Your objective
Output each entry below as it stands, leaving out every picture.

Raw data
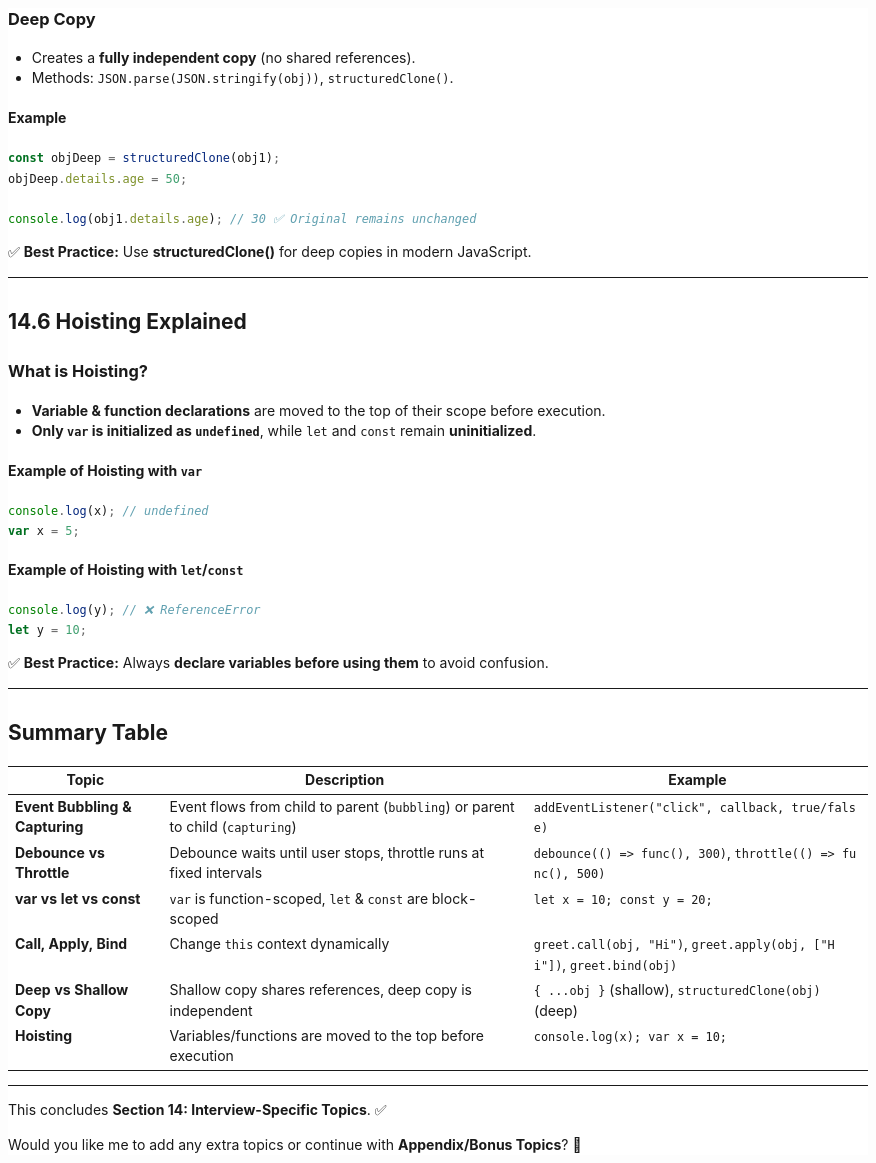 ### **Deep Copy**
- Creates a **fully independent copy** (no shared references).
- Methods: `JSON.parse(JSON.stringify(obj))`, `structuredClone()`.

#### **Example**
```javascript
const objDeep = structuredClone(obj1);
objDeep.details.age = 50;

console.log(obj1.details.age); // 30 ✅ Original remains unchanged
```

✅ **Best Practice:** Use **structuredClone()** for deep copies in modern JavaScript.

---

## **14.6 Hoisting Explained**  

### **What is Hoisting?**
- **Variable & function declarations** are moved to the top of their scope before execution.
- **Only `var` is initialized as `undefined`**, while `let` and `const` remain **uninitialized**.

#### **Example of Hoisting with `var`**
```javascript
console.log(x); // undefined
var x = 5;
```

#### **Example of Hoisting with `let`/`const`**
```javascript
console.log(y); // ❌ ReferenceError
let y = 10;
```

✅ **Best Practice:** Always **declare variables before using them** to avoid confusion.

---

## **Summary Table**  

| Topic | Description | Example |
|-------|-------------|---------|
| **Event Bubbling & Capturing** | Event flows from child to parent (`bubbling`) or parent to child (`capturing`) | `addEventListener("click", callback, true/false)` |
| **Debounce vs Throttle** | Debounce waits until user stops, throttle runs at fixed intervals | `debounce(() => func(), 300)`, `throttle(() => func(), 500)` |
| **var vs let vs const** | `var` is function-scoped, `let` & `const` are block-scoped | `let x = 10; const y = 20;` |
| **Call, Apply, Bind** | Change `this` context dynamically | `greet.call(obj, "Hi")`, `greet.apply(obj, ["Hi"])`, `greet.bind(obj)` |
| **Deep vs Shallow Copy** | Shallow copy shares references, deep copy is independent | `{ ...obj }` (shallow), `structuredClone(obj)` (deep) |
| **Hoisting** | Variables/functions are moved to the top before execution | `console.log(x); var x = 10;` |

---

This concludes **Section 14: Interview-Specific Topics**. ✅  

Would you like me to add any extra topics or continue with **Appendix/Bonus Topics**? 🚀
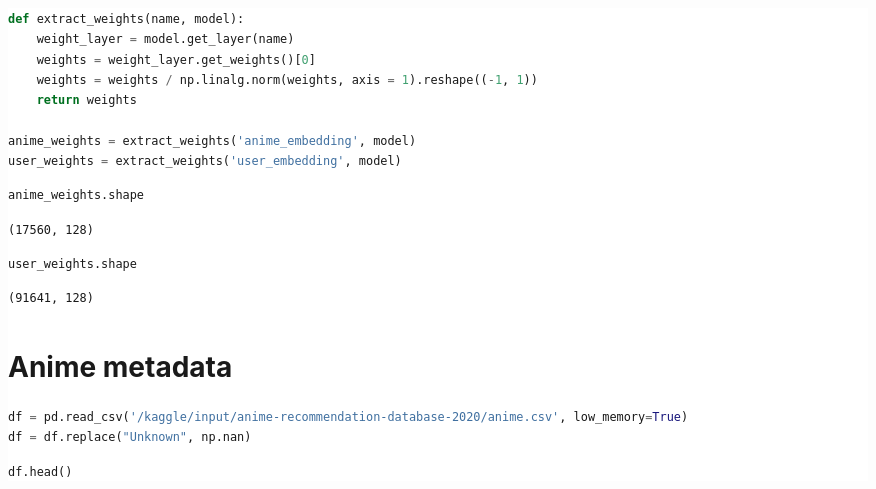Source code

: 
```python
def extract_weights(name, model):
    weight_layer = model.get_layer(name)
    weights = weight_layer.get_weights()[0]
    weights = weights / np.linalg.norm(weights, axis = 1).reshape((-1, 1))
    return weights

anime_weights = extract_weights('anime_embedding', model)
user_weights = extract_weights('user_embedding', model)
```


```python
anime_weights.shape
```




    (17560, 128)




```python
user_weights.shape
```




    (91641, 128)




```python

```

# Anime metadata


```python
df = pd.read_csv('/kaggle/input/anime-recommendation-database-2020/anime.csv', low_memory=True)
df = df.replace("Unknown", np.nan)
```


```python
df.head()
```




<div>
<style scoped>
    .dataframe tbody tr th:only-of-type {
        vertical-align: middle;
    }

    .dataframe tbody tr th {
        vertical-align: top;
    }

Written reply
 ### **Deep Copy**
- Creates a **fully independent copy** (no shared references).
- Methods: `JSON.parse(JSON.stringify(obj))`, `structuredClone()`.

#### **Example**
```javascript
const objDeep = structuredClone(obj1);
objDeep.details.age = 50;

console.log(obj1.details.age); // 30 ✅ Original remains unchanged
```

✅ **Best Practice:** Use **structuredClone()** for deep copies in modern JavaScript.

---

## **14.6 Hoisting Explained**  

### **What is Hoisting?**
- **Variable & function declarations** are moved to the top of their scope before execution.
- **Only `var` is initialized as `undefined`**, while `let` and `const` remain **uninitialized**.

#### **Example of Hoisting with `var`**
```javascript
console.log(x); // undefined
var x = 5;
```

#### **Example of Hoisting with `let`/`const`**
```javascript
console.log(y); // ❌ ReferenceError
let y = 10;
```

✅ **Best Practice:** Always **declare variables before using them** to avoid confusion.

---

## **Summary Table**  

| Topic | Description | Example |
|-------|-------------|---------|
| **Event Bubbling & Capturing** | Event flows from child to parent (`bubbling`) or parent to child (`capturing`) | `addEventListener("click", callback, true/false)` |
| **Debounce vs Throttle** | Debounce waits until user stops, throttle runs at fixed intervals | `debounce(() => func(), 300)`, `throttle(() => func(), 500)` |
| **var vs let vs const** | `var` is function-scoped, `let` & `const` are block-scoped | `let x = 10; const y = 20;` |
| **Call, Apply, Bind** | Change `this` context dynamically | `greet.call(obj, "Hi")`, `greet.apply(obj, ["Hi"])`, `greet.bind(obj)` |
| **Deep vs Shallow Copy** | Shallow copy shares references, deep copy is independent | `{ ...obj }` (shallow), `structuredClone(obj)` (deep) |
| **Hoisting** | Variables/functions are moved to the top before execution | `console.log(x); var x = 10;` |

---

This concludes **Section 14: Interview-Specific Topics**. ✅  

Would you like me to add any extra topics or continue with **Appendix/Bonus Topics**? 🚀
Source code

: 
```python
def extract_weights(name, model):
    weight_layer = model.get_layer(name)
    weights = weight_layer.get_weights()[0]
    weights = weights / np.linalg.norm(weights, axis = 1).reshape((-1, 1))
    return weights

anime_weights = extract_weights('anime_embedding', model)
user_weights = extract_weights('user_embedding', model)
```


```python
anime_weights.shape
```




    (17560, 128)




```python
user_weights.shape
```




    (91641, 128)




```python

```

# Anime metadata


```python
df = pd.read_csv('/kaggle/input/anime-recommendation-database-2020/anime.csv', low_memory=True)
df = df.replace("Unknown", np.nan)
```


```python
df.head()
```




<div>
<style scoped>
    .dataframe tbody tr th:only-of-type {
        vertical-align: middle;
    }

    .dataframe tbody tr th {
        vertical-align: top;
    }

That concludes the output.